The problem, however, was that the remains of Crown Prince Alexis and Grand Princess Anastasia [Grand Princess Maria in the US version] were never found.

The burial of the identified remains took place in the St Peter and Paul’s cathedral in St Petersburg. The organizers of the event said that placed to final rest there were Nicholas II, Czarina Alexandra, three of their four daughters, and four assistants.

The Church expressed strong doubts regarding the identity of bodily fragments found near Yekaterinburg and abstained from any ceremonies related to the burial procedures.

The Russian Orthodox Church canonized the Czar, the Czarina and their five children in 2000 as the new holy martyrs who had accepted torturous death for confessing Jesus Christ.

Fragments of bones and teeth of a woman and a child were unearthed at Porosyonkov Log [Piglet’s Ravine] area near Yekaterinburg on July 29, 2007. It is located to the south of the site where the remains of the Romanovs and their assistants had been found previously. The new finds had the signs of exposure to super-high temperatures.

To establish the supplementary circumstances of the Romanovs’ death, the authorities resumed preliminary investigation. They sent the samples of the remains to Russian and foreign laboratories.

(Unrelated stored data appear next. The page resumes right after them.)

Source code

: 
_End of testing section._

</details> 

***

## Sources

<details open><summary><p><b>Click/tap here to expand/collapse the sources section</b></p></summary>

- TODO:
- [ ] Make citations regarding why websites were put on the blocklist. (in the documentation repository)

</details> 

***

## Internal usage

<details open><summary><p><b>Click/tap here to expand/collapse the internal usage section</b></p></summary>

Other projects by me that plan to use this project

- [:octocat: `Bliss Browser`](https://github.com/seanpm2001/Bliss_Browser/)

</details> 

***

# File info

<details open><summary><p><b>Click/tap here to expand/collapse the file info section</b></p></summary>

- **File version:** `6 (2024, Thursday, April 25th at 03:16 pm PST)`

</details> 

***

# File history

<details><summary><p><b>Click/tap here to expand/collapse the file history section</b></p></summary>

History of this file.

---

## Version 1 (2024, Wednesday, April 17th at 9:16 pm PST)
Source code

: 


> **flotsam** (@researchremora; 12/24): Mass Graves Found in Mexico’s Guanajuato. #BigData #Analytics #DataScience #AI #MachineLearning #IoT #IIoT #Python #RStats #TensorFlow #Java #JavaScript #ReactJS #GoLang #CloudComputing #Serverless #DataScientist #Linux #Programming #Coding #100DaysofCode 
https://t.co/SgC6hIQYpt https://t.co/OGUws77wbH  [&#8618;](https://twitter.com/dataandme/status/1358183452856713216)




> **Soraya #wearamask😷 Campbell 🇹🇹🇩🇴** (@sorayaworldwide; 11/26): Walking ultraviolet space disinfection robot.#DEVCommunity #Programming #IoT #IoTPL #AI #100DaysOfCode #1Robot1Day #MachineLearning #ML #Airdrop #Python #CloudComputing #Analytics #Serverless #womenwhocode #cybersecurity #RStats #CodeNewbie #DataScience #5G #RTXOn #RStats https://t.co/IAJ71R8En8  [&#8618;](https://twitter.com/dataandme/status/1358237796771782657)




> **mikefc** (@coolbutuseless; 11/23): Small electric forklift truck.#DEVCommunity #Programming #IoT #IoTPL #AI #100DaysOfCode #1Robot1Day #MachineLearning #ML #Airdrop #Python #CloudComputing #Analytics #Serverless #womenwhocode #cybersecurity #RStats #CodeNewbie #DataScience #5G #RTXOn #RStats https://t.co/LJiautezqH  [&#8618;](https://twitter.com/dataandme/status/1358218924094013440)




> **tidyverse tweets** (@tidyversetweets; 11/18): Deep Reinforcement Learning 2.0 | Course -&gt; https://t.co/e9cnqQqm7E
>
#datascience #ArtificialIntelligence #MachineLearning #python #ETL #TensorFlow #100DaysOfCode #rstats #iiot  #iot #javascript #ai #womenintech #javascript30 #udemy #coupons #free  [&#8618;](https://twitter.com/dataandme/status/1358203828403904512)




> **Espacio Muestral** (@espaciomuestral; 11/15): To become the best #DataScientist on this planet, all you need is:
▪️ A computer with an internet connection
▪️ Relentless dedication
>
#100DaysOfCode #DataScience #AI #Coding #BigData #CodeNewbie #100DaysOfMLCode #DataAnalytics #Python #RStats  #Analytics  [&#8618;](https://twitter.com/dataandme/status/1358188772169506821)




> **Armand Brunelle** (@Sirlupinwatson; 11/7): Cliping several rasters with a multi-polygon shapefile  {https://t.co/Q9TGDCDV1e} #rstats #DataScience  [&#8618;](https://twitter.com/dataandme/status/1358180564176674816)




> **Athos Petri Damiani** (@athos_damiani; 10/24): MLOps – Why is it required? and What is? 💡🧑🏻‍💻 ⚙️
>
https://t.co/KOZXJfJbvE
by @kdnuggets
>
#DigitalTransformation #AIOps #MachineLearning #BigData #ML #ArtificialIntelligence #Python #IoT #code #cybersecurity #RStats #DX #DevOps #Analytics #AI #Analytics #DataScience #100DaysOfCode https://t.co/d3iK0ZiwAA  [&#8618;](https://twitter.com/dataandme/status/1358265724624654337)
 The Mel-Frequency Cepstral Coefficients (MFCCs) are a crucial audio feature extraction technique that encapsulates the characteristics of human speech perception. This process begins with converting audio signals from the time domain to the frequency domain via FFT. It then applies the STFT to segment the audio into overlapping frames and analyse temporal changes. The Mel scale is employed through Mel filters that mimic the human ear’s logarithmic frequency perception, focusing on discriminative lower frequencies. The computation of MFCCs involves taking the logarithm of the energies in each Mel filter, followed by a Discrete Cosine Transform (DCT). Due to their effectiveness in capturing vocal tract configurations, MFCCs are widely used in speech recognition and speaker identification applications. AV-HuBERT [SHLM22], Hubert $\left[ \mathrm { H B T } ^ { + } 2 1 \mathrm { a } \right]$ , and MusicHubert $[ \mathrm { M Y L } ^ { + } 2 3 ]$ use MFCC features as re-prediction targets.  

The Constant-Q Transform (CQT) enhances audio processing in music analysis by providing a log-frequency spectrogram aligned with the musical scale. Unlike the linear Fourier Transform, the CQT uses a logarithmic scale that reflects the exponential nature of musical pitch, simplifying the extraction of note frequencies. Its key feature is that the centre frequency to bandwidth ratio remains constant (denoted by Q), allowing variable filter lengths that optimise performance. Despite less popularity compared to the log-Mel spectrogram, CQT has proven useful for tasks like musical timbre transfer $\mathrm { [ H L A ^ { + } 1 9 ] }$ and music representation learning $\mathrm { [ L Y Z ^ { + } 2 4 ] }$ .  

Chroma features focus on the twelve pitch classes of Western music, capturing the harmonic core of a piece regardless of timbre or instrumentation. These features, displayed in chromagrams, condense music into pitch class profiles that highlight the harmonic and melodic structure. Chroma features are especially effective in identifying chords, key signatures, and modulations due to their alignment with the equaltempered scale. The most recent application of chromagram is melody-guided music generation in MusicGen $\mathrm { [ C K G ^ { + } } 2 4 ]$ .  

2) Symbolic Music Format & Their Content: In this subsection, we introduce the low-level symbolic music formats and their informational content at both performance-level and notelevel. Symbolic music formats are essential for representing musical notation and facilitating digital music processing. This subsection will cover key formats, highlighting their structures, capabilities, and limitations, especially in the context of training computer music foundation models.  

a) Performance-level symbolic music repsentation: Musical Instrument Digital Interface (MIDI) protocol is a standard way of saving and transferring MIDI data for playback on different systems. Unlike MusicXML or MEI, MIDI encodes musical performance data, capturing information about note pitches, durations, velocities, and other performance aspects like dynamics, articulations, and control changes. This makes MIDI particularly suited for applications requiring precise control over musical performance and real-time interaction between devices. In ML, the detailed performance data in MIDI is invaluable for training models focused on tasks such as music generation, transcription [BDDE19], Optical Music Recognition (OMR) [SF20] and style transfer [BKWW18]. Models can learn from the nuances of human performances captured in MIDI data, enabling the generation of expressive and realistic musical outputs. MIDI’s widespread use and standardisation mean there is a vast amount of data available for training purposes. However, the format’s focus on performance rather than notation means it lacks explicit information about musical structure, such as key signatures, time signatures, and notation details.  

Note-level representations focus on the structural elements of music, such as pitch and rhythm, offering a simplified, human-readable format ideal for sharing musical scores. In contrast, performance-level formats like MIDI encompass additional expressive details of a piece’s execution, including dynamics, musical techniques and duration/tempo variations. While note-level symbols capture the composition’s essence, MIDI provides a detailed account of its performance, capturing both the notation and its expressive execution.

The Investigative Committee received the results of the studies but the Russian Church once again voiced its doubts over whether the bodily fragments were those of the Czar’s daughter and son.

The new forensic studies went as far as exhuming the remains of Czar Alexander III, Nicholas II’s father, in the St Peter and Paul’s Cathedral in St Petersburg in October 2015. Expert assessment of the findings is still in progress.